This morning, as I put on my make up, I saw them. It appeared to be the beginnings of a road map, right under my eyes. How did that get there? Grabbing the thickest moisturizer in the cabinet, I applied it to my skin, but they did not go away. Evidently, the mirror had not been cleaned, so it received a good cleaning. Looking in the clean mirror, the lines were still there. The glass was cleaned again, but the tiny road map remained. Okay, this is a bad mirror. It needs to be replaced, so I’ll try another. They were still there. I put my glasses on to get a closer look, and that was even worse. I made a mental note to talk to my eye doctor about those obviously defective glasses.
Standing in front of the defective mirror, wearing defective glasses, the realization hit me. My life has been stressful for the past 15 years. Alzheimer’s took Daddy, we lost Gran, I raised a daughter and am happy to say that we both survived, along with all of the things we experience in life, all of these circumstances have worked together to create that road map. I have earned each of these little lines and should be displaying them as a badge of honor. Maybe a badge of courage, should I choose to wear my glasses while looking in the mirror.
These tiny lines are better than the alternative.

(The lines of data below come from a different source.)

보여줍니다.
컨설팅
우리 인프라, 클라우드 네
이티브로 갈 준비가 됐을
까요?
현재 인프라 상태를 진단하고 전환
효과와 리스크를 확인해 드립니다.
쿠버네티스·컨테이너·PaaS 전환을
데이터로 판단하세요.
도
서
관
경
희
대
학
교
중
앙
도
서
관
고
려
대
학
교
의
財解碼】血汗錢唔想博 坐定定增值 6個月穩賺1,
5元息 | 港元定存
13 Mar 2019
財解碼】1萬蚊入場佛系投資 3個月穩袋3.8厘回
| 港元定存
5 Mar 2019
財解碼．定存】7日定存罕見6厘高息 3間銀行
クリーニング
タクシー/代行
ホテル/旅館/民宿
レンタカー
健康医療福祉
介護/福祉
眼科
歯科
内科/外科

I am a survivor and should be proud, instead of trying to hide those little road maps. These are not a map of where I am going, but a map of where I have been. Why would I want to erase them? I earned each tiny line. These lines are a part of the person that I have become, and I choose to accept them. What other choice is there?

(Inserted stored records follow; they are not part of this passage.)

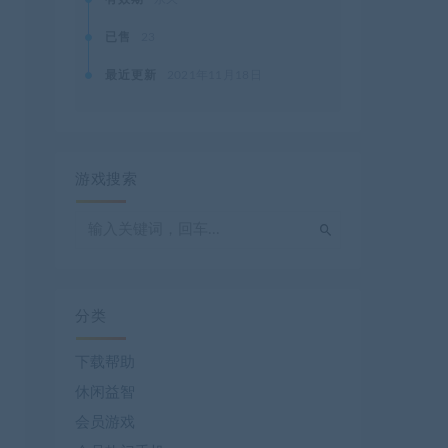
已售
23
最近更新
2021年11月18日
游戏搜索
分类
下载帮助
休闲益智
会员游戏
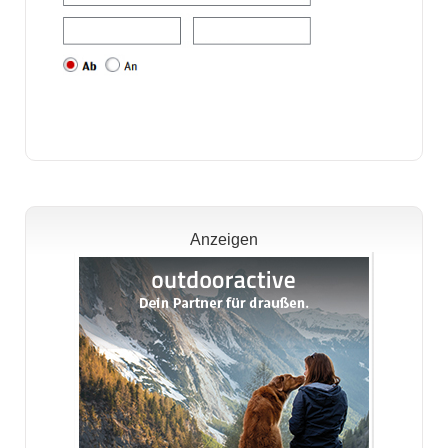
Anzeigen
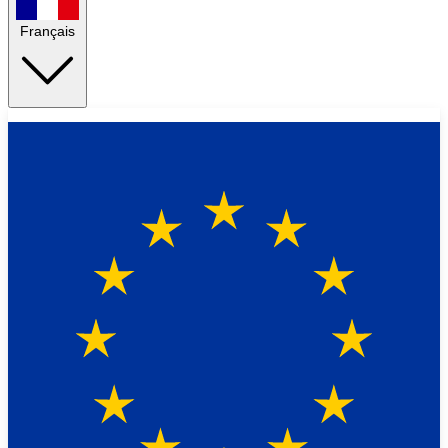
Français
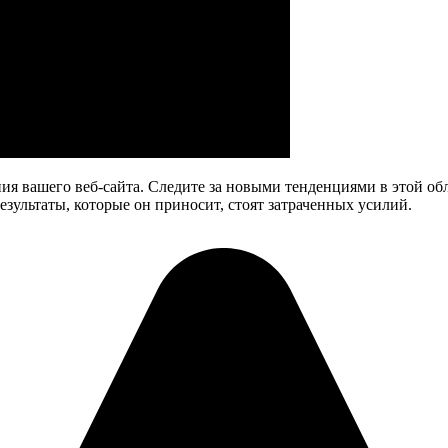
я вашего веб-сайта. Следите за новыми тенденциями в этой об
результаты, которые он приносит, стоят затраченных усилий.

Time and life will provide a few more of those little lines. The face in my mirror is not the one that was there 25 years ago. The person behind that face is not the same either, hopefully some important life lessons have been learned, and will not need to be re-learned. With those lines, hopefully some wisdom has come my way. There are some things that will not change. I will celebrate my 29th birthday again this summer. Come on, you didn’t expect me to accept everything did you?